L’ho fatto perché – l’ho detto molto tempo fa – era un’espressione provocatoria. Un tipo di espressioni di cui c’è bisogno se si vuole risvegliare le persone. Dire che « l'Europa, come progetto politico, è morta » significava anche dire che bisognava renderla urgentemente viva. Dopo avere detto questo ho però apportato alcune correzioni. Il riferimento al «populismo europeo» era una specie di provocazione, una nozione antinomica. Combinava due cose che non stanno molto bene insieme, che si confrontano tra loro. Perché? Perché il «populismo» è caricato di significati molto diversi. E la storia del termine varia molto da un luogo all’altro: per esempio non è la stessa cosa in Europa e in America. Ad esempio, se Obama annuncia la sua volontà di regolamentare il sistema bancario, diventa un populista (o meglio ci saranno persone alla sua sinistra che lo chiamano populista); non è il caso di Chàvez in Venezuela, di Kirchner in Argentina, di Le Pen in Francia. Nell’Europa di oggi, il significato del termine «populismo» a cui facevo riferimento è quello che lo associa al nazionalismo. Ancora, io non metto ogni forma di nazionalismo sullo stesso piano.
Quello che sostengo è che esiste una tensione interna tra l’aspetto democratico da una parte – banalmente, l’idea che le persone comuni, il popolo che si compone principalmente di lavoratori, poveri, ecc., devono avere voce in capitolo nella politica contemporanea – e, l’idea che la sovranità nazionale sia un assoluto, o peggio ancora che abbia qualcosa di puro, del valore supremo del popolo, dall’altra. Si impone dunque una scelta tra un orientamento secondo cui l’aspetto democratico è più importante della dimensione nazionale e un altro in cui, invece, prevale la seconda. Quando oggi in Europa si parla di populismo è questa la posta in gioco. Inoltre, non possiamo parlare di populismo solamente per ciò che riguarda le estremità dello scacchiere politico. Faccio notare che il centro politico è assai populista.

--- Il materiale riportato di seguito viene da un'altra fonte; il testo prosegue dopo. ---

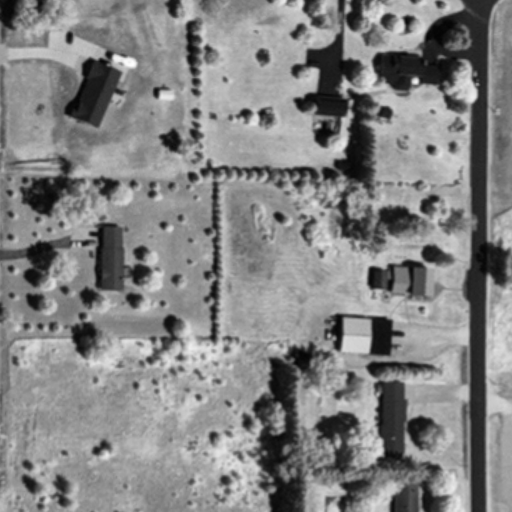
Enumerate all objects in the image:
road: (340, 36)
road: (437, 38)
building: (399, 72)
building: (89, 95)
building: (321, 107)
road: (38, 248)
road: (479, 255)
building: (105, 259)
building: (373, 281)
building: (404, 282)
road: (449, 332)
building: (359, 337)
road: (455, 392)
road: (495, 405)
building: (387, 419)
building: (400, 497)
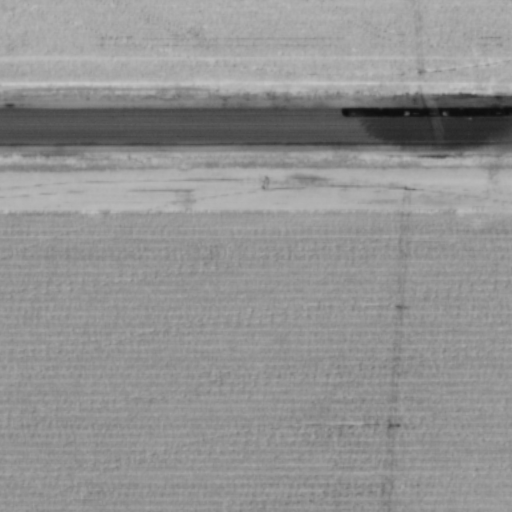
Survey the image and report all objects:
railway: (510, 110)
railway: (255, 112)
railway: (256, 124)
railway: (256, 135)
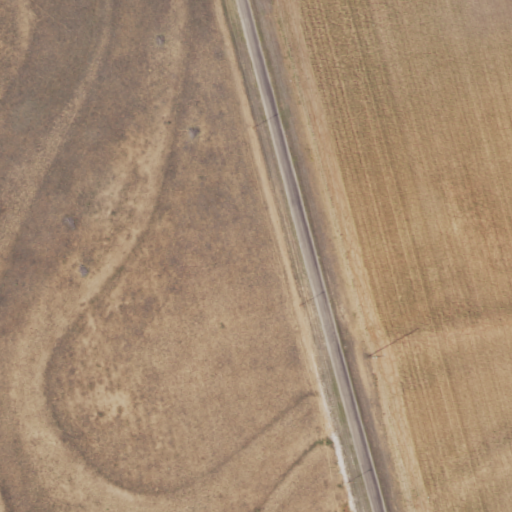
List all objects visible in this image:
road: (310, 256)
power tower: (368, 357)
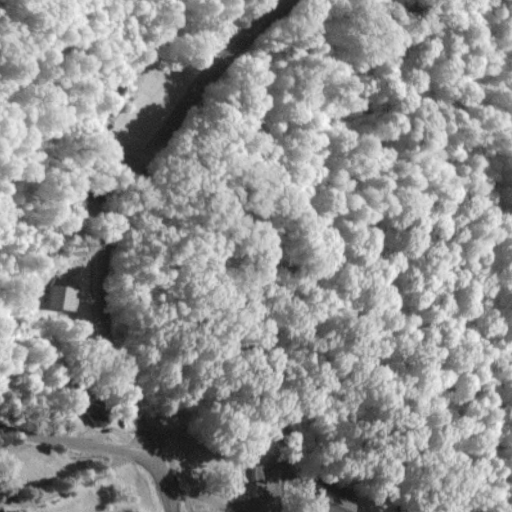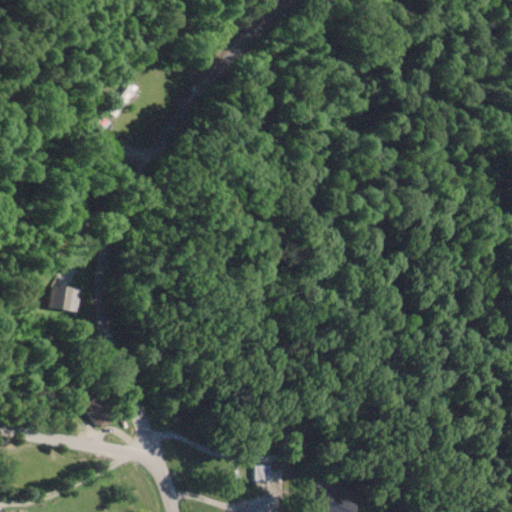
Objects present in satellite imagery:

Per tornare alla vostra domanda, quando dico «abbiamo bisogno di un populismo europeo» intendo dire che abbiamo bisogno di uno slancio democratico radicale, opposto all’ufficioso controllo tecnocratico e finanziario del sistema politico, opposto a un federalismo post-democratico gestito dalle classi dirigenti e non dai popoli. Contro questa tendenza, abbiamo bisogno di una forte spinta democratica. Esistono certamente radici nazionali, ma queste dovrebbero essere concepite come strumenti che tendono a democratizzare radicalmente la stessa costruzione europea. Questo significherebbe dar forma ad un «populismo» diverso da ciò che generalmente chiamiamo «populismo». E quando mi sono reso conto che c’era un’ambiguità nelle mie parole, ho tentato di correggermi dicendo che questa diversa forma di populismo non sarebbe tanto un populismo quanto un «contro-populismo». Non so come dirlo in greco, dal momento che il termine «anti-populismo» suggerisce che il populismo sia negativo, mentre il «contro-populismo» è un’alternativa al populismo. Ma che lo si chiami «populismo» o «contro-populismo» europeo alla fine significa più democrazia, più partecipazione popolare nei dibattiti politici in Europa. E questo significa più cittadinanza, una cittadinanza sempre più attiva.